Computer Vision has been a hot topic of discussion because of the hype around it’s potential uses from autonomous cars to drones delivery and everything in-between. The field is so fast evolving that a technique barely gets into production and a better technique is introduced. When it comes to its application in autonomous cars, we have seen a shortcoming with the input format from camera i.e. images. Because of their two dimensionality, while object detection is quick and easy, there are a lot of edge cases that limit our ability to get 100% accuracy for the risky task of autonomous driving. There have been a lot of alternatives introduced that try to overcome the shortcoming of 2D object detection.

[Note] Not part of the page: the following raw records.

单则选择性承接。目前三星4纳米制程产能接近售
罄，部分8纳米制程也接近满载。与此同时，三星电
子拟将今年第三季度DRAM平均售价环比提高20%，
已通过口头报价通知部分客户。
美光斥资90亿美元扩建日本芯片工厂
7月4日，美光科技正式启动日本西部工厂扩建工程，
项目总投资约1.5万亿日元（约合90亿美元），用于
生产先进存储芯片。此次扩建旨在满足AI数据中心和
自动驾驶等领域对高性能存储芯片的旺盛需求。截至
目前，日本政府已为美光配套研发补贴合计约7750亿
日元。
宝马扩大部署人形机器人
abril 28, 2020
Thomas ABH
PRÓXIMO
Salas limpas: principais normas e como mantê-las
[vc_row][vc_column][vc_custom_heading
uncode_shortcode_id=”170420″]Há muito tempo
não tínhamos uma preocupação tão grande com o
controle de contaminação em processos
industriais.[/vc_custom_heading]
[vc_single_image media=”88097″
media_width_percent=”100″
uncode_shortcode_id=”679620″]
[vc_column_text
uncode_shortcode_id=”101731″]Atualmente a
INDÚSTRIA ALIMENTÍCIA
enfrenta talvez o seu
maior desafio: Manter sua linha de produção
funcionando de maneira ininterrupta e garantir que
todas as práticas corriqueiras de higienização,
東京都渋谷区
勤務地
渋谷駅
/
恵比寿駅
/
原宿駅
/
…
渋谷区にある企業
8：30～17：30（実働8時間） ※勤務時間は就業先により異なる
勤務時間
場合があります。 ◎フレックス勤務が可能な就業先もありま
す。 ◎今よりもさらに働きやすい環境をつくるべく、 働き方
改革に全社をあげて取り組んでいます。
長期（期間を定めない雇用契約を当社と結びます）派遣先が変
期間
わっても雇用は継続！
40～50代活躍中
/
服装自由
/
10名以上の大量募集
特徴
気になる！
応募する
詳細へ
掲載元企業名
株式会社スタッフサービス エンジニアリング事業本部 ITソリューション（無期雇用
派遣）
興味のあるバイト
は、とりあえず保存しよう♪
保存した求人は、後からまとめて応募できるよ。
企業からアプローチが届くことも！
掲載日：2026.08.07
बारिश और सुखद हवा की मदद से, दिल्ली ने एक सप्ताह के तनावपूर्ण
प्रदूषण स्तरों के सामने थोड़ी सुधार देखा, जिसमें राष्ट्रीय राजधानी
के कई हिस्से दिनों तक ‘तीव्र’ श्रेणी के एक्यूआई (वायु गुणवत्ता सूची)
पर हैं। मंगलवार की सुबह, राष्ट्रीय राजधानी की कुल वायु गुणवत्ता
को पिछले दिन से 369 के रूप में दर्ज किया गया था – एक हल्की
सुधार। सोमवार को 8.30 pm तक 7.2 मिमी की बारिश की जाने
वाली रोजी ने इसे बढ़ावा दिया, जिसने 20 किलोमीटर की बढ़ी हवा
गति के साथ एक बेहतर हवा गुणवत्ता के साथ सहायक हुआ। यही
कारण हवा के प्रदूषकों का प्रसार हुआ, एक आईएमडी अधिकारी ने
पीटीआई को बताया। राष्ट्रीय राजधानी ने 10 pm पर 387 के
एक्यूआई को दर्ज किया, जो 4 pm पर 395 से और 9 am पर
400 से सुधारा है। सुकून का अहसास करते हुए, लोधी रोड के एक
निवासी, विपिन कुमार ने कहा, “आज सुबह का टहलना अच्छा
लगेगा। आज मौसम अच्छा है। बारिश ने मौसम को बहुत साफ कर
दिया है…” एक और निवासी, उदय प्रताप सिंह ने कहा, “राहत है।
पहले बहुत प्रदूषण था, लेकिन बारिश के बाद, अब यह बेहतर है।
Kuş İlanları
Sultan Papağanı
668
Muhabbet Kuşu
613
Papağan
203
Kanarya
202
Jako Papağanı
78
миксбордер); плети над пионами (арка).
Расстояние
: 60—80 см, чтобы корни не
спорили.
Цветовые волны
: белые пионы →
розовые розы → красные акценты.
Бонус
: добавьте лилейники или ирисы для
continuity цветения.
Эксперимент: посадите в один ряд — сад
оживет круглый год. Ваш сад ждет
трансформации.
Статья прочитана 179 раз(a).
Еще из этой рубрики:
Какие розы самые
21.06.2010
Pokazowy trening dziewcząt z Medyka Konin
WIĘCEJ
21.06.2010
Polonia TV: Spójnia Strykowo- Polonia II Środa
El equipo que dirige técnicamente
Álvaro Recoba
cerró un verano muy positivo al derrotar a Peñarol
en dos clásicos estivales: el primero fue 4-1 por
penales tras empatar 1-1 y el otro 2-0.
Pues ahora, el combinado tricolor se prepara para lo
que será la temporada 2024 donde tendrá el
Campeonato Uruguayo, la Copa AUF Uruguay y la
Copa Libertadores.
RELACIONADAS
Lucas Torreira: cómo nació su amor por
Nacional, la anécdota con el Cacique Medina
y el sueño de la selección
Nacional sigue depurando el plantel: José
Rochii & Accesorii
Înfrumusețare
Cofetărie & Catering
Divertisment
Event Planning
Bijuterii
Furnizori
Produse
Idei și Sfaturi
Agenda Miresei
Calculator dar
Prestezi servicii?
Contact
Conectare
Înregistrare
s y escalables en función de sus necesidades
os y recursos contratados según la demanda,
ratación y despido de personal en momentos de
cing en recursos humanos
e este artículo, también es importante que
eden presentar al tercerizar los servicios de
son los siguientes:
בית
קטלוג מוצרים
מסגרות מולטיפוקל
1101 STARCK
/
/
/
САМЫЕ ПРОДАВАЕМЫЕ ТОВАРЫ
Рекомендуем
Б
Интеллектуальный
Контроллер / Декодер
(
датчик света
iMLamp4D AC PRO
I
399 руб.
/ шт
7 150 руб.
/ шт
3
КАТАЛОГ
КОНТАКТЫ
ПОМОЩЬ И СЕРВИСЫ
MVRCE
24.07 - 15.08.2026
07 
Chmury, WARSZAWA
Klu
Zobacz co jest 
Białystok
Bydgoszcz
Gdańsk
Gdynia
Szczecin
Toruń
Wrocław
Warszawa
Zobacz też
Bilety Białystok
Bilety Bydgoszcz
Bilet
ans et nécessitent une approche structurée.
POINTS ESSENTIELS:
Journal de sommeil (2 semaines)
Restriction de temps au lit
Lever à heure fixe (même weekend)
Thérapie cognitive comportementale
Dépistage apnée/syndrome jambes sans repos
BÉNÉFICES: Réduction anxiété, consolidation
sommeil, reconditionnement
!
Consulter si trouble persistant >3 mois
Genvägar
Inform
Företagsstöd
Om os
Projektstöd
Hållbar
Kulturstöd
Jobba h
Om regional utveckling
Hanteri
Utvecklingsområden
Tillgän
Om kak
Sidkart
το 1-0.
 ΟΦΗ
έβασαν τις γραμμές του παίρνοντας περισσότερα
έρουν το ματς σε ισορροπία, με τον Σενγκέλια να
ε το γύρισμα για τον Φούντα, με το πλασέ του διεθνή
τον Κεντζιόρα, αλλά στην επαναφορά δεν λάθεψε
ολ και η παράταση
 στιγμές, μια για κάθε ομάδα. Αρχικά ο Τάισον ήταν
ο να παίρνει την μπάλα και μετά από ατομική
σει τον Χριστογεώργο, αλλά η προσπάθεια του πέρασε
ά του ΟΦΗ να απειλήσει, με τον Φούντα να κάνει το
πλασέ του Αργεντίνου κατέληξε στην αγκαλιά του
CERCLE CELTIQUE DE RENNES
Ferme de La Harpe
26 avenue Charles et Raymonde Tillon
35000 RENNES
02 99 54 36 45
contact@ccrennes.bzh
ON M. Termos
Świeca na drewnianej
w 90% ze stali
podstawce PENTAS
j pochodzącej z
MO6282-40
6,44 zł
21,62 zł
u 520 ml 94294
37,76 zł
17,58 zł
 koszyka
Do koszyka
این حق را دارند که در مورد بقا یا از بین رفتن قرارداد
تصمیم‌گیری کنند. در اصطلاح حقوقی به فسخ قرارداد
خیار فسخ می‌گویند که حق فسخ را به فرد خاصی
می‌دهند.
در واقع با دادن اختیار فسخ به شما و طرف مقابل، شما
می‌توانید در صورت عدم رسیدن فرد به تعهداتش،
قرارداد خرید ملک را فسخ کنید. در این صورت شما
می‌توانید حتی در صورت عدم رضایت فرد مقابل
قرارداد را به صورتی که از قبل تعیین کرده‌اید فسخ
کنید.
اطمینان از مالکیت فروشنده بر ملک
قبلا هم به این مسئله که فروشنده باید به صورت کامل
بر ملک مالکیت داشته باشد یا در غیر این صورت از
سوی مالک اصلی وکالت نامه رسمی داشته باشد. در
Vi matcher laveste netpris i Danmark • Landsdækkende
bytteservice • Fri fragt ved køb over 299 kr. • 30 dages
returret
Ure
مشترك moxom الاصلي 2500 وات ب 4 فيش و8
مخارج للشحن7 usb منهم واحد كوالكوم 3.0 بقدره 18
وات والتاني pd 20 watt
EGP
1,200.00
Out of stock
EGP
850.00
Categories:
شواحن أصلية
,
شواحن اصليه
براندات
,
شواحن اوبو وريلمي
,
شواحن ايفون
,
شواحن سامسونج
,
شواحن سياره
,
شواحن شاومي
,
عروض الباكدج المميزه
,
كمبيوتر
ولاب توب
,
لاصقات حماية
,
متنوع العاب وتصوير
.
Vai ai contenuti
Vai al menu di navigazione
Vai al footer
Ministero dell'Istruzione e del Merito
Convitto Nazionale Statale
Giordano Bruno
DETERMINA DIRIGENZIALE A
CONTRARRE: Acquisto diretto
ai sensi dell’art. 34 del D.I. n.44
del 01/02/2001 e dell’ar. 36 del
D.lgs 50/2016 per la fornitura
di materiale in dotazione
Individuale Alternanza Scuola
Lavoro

One of those alternatives is the introduction of PseudoLidar where we convert the information incoming from cameras i.e. images or videos into 3D point clouds and then, run the 3D object detection networks on those pseudoLidar representations.
The PseudoLidar paper uses PSMNet model to first train the model on disparities between stereo images but this technique could also be used for monocular images. The outptu of the disparities is then converted into Pseudolidar representations. The object detection model Frustum PointNets then takes as input the predicted point clouds to make 3D object detection on PseudoLidar point clouds.
The 4D Sptio-Temporal Object Detection makes use of Minkowski Engine Library that is designed for processing Sparse tensors. Goal is to perform ablation study to see whether the Frustum PointNet approach is better than the Sparse Tensors approach. The details about these models and how they approach the problem of 3D object detection and then, 4D object detection will be discussed in the future posts.